This is a US-only problem. The majority of software professionals in the world do not reside in the US.

azangru|1 year ago

They will be solving other interesting problems caused by unemployment.

rcshubhadeep|1 year ago

How come is it a US only problem? Well, the way the problem is stated is US only, but everyone will need a new job to bring bread on their plate or pay other bills? Whether they live in the US or not. Is it not true?

keybored|1 year ago

As you know that is only one of the potential problems caused by unemployment. Pointing out a concrete, potential life-or-death problem gives more punch than just saying abstractly that there will be problems.

So the boring version: you will be left with the problem of a sudden loss of money as (concurrently) labor power vanes because LLMs don’t go on strike and you have no one to complain to since no one with any power has to care (see: LLMs don’t strike) that unemployed person #5468 today couldn’t pay their mortgage again and/or started on an opioid death-of-despair campaign.

bigstrat2003|1 year ago

You're getting hung up on an irrelevant detail and missing the point. The point is that one will still have bills to pay even after they don't have a job. That is not a US-only problem, that is a human existence problem.

debesyla|1 year ago

Programmer's job isn't writing code - it's solving customer problems. And it's unlikely that customers will stop having (and creating new) problems.

"No job" is only a problem for someone who refuses to learn and move on. It's similar to having a child - first you have a job as a technician, then teacher, then mentor and lastly you are out of job until your customer makes you grandkids to care for, or something. ;-)

rchaud|1 year ago

Put a programmer out on the street, and they'll be on LinkedIn in 5 minutes with a big "For Hire" sign on their profile, like 99% of other people.

The idea that programmers serve some higher purpose in society ("solving customer problems") that frees them from the whims of corporate restructuring or bad management is laughable. Pray tell, how many programmers employed by Google or Netflix are solving actual problems? As opposed to helping build a bigger competitive moat?

falcor84|1 year ago

> you need a new job

Jobs as we know them have only been around for 500 or so years. There have been other ways of living beforehand and I expect we'll be about to figure another way in the near future. The only real argument I see for keeping jobs around even when human labor isn't needed anymore is the protestant moralistic one, and I don't buy that one.

et-al|1 year ago

> There have been other ways of living beforehand and I expect we'll be about to figure another way in the near future.

Or we revert back to serfdom and slavery.

**TASKS FOR THIS EXERCISE:**
1. In the discussion, how long have jobs as we know them existed?
2. For each statement, say whether it agrees with the discussion, and quote the words of the discussion that decide it.
(a) One comment says most software professionals in the world live in the US.
(b) One comment says a programmer's job is solving customer problems.
(c) One comment says LLMs go on strike.
3. In the discussion, the comment beginning "You're getting hung up" calls losing a job something other than a US-only problem. What reason does it give?

**SUPPLIED ENTRIES:**
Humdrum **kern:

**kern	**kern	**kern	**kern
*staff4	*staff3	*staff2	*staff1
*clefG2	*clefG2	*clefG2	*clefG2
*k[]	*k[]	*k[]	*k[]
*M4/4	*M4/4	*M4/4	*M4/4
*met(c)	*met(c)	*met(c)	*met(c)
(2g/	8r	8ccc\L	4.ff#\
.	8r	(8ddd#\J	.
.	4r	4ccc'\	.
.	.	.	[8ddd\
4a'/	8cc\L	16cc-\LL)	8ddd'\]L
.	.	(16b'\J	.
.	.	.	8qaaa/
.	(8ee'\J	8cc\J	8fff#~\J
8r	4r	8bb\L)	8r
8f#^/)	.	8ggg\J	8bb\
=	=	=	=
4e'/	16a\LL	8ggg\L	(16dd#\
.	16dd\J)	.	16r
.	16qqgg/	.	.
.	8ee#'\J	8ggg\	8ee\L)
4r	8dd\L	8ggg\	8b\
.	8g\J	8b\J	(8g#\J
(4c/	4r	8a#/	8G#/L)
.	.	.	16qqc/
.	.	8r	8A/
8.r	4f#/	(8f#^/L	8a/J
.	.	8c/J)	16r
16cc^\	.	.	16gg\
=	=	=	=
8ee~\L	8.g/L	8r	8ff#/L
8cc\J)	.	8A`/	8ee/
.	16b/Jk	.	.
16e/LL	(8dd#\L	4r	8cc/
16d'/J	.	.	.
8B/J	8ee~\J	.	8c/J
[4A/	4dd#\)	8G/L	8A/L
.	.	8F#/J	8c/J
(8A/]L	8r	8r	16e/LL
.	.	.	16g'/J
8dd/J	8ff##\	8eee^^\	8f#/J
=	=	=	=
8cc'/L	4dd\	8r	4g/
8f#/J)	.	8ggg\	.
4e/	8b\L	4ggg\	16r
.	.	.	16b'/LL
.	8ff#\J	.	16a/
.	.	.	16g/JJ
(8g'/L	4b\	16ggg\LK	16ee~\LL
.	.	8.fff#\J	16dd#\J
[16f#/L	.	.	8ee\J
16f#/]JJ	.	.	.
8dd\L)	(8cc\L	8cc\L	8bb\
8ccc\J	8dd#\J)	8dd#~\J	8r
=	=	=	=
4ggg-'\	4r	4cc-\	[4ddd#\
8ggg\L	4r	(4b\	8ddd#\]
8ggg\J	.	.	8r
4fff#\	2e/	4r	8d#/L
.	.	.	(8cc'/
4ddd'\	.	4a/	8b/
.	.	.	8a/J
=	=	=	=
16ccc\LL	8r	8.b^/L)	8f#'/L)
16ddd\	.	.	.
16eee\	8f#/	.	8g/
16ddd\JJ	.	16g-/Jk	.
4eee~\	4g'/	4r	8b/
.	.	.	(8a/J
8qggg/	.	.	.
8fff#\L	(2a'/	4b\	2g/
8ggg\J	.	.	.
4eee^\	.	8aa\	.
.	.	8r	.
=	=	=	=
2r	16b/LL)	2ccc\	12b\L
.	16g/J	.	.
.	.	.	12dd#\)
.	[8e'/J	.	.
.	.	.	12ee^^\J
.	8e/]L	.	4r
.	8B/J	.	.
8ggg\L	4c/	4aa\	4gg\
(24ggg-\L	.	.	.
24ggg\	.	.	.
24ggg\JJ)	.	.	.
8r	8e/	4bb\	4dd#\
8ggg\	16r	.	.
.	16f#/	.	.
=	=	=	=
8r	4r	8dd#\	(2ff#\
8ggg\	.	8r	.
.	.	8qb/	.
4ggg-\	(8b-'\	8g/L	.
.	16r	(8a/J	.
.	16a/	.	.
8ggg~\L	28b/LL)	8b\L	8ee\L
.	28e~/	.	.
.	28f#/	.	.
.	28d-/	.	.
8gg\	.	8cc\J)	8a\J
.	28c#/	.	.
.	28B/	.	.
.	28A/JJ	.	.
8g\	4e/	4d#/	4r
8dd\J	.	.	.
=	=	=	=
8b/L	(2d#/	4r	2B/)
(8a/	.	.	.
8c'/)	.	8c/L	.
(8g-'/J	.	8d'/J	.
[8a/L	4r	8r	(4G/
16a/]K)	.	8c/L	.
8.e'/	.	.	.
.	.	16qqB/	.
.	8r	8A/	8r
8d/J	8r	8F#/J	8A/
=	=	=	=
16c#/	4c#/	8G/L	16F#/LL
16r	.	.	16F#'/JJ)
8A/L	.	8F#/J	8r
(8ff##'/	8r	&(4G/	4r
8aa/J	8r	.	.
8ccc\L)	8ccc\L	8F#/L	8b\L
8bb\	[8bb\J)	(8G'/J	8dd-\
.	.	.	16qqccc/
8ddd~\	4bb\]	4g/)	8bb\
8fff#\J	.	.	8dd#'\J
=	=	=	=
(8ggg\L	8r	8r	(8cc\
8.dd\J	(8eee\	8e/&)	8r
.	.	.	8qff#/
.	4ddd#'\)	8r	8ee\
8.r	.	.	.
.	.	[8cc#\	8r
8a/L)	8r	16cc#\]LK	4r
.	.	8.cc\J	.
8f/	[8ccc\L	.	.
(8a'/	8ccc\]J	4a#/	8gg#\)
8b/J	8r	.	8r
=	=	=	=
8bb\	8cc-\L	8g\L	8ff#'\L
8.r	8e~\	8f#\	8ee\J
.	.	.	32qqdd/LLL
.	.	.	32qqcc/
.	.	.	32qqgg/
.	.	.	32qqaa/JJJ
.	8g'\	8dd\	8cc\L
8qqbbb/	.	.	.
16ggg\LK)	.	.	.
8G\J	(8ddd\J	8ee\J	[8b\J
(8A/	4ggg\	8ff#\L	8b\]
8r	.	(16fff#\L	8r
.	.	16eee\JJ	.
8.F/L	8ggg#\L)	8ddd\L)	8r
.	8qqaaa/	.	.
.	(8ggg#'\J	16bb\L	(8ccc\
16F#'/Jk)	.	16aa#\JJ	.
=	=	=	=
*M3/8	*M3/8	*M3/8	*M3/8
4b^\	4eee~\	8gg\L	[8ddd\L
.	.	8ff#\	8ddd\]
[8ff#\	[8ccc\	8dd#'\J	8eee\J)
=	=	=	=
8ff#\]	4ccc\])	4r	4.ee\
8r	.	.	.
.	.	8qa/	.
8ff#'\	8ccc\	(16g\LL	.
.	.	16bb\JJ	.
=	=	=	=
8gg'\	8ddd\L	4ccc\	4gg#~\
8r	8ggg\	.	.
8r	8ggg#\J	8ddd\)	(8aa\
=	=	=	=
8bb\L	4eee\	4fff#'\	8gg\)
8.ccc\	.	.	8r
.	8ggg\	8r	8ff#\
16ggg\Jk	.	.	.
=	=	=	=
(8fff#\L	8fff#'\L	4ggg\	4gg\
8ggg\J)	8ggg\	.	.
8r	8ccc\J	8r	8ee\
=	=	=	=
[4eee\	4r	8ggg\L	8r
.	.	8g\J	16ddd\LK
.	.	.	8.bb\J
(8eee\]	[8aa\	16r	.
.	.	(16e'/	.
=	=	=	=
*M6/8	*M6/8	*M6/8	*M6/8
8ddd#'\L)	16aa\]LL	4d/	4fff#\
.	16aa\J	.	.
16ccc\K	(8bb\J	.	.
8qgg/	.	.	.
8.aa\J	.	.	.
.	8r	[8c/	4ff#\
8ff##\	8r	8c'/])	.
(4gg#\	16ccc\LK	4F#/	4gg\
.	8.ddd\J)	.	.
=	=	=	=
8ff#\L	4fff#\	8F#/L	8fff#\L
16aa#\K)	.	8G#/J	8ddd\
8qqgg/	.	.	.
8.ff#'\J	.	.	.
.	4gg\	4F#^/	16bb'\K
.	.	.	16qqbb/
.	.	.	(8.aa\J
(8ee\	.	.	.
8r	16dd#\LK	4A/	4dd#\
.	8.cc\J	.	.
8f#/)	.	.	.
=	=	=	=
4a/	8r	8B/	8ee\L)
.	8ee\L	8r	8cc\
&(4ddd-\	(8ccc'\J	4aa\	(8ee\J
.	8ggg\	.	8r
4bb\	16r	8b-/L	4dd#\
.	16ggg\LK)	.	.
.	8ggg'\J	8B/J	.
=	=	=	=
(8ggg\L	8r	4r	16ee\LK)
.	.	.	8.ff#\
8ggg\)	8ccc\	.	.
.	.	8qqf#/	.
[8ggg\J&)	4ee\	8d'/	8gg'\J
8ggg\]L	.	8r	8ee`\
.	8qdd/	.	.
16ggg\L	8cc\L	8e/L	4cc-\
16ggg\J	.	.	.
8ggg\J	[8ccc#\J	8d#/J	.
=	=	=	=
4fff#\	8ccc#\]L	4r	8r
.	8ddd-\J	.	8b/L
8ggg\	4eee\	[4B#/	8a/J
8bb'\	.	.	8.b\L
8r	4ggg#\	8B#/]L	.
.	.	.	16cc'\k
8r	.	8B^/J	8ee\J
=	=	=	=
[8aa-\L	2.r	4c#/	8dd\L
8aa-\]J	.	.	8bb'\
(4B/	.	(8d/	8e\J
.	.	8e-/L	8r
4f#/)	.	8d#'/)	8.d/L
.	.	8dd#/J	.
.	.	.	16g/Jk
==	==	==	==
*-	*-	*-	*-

**ANSWERS IN ORDER:**
1. About 500 years.

2.
(a) No: "The majority of software professionals in the world do not reside in the US."
(b) Yes: "Programmer's job isn't writing code - it's solving customer problems."
(c) No: "LLMs don’t go on strike"

3. It says a person still has bills to pay after losing a job. That makes it a problem of human existence and not one limited to the US.